OS4118 Statistical and Machine Learning

This course introduces students to the art and science of statistical and machine learning to find patterns in large and "Big" data. The focus is on the strengths and weaknesses of learning techniques and their implementation. Fundamental ideas common to learning methods are covered, and supervised/unsupervised techniques are introduced. These techniques include: re-sampling methods, advanced clustering and visualization, tree-based ensembles, stochastic gradient boosting, deep neural networks, auto-encoding and other dimension reduction techniques, and applications to natural language processing. The software package R and high-performance parallel or distributed computing will be used to demonstrate these techniques.

Prerequisite

OA4106 or consent of instructor

Lecture Hours

Lab Hours

Course Learning Outcomes

At the end of this course, students will:

· Recognize the different types of problems faced by analysts of large data sets and the pros and cons of the statistical and machine learning tools used to address them.

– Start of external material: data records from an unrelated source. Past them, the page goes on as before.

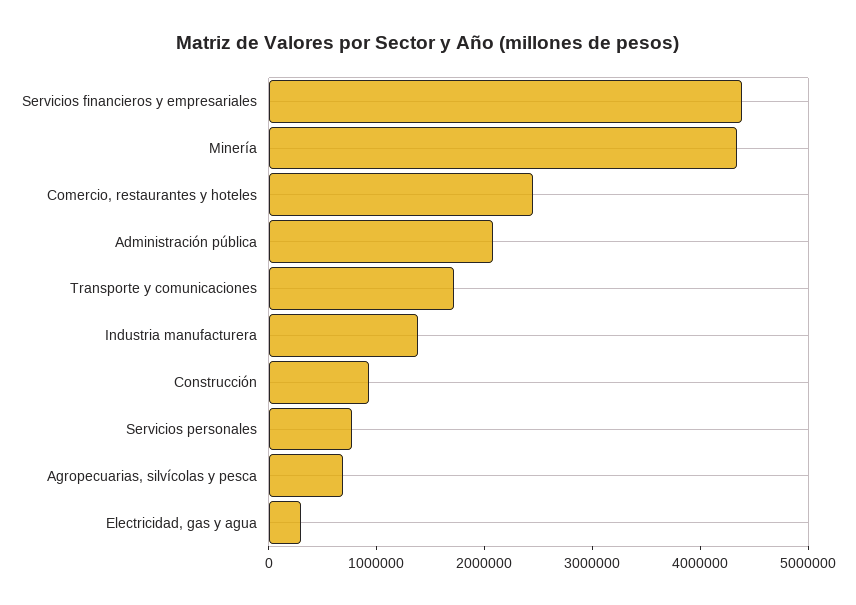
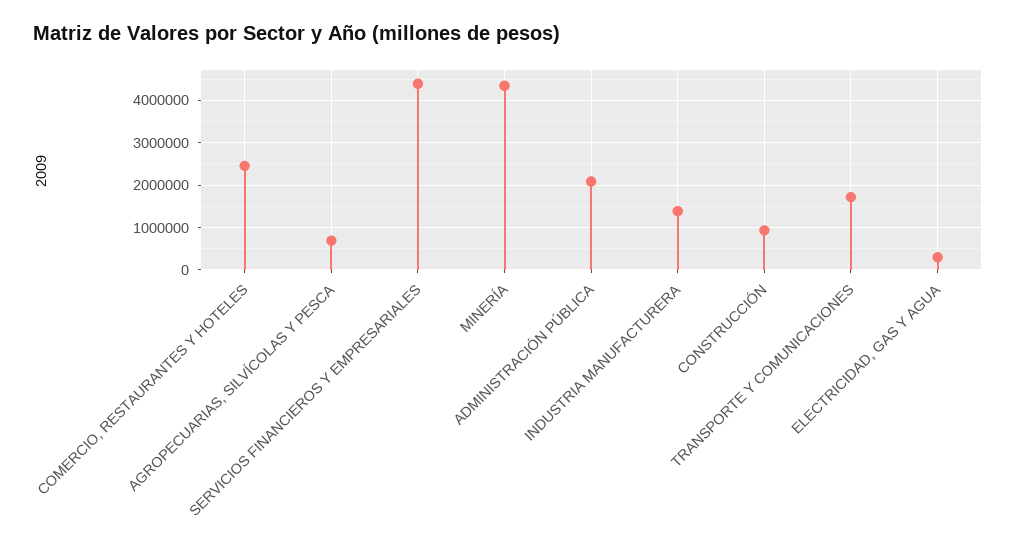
  {
    "Servicios financieros y empresariales": 4400000,
    "Minería": 4400000,
    "Comercio, restaurantes y hoteles": 2400000,
    "Administración pública": 2000000,
    "Transporte y comunicaciones": 1800000,
    "Industria manufacturera": 1400000,
    "Construcción": 1000000,
-   "Servicios personales": 800000,
    "Agropecuarias, silvícolas y pesca": 600000,
    "Electricidad, gas y agua": 200000
  }

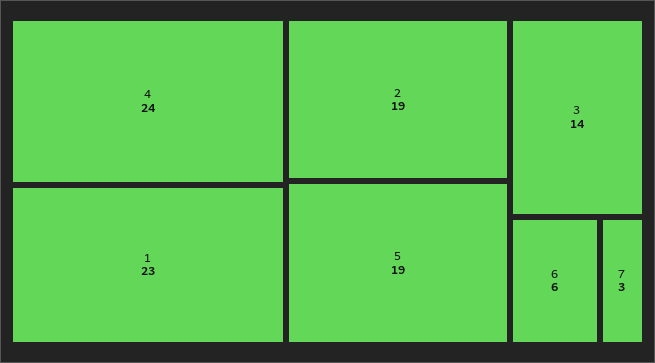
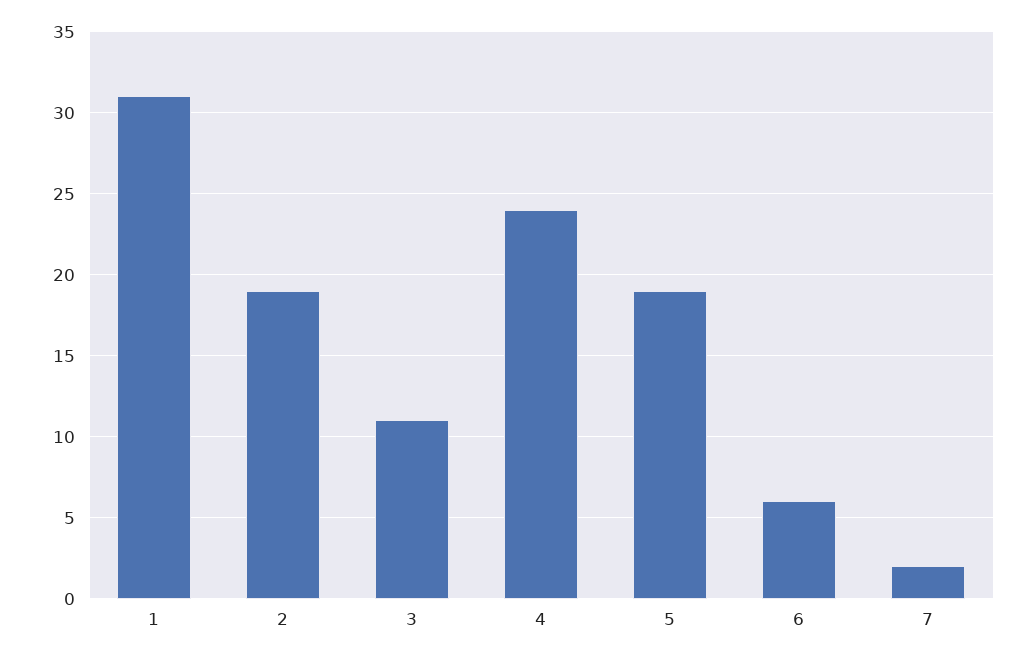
  {
    "4": 24,
-   "1": 23,
+   "1": 31,
    "2": 19,
    "5": 19,
-   "3": 14,
+   "3": 11,
    "6": 6,
-   "7": 3
+   "7": 2
  }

The data treated will be high dimensional of mixed type to include images and text. In this field, tools, algorithms, how they are implemented, which tools are popular or not, software and hardware change quickly. By gaining an understanding the fundamental ideas common to the core statistical and machine learning tools, and by being exposed to a few special topics that use extensions of these core tools in unexpected ways, the student will be able to:

· Understand new cutting-edge applications based on these techniques and combinations of them.

· Have enough hands-on experience with large data sets and open scalable source software that can be used on a variety of platforms (e.g. Hadoop style clusters) that they will be in a position to use techniques taught in this course and others in their own work environments.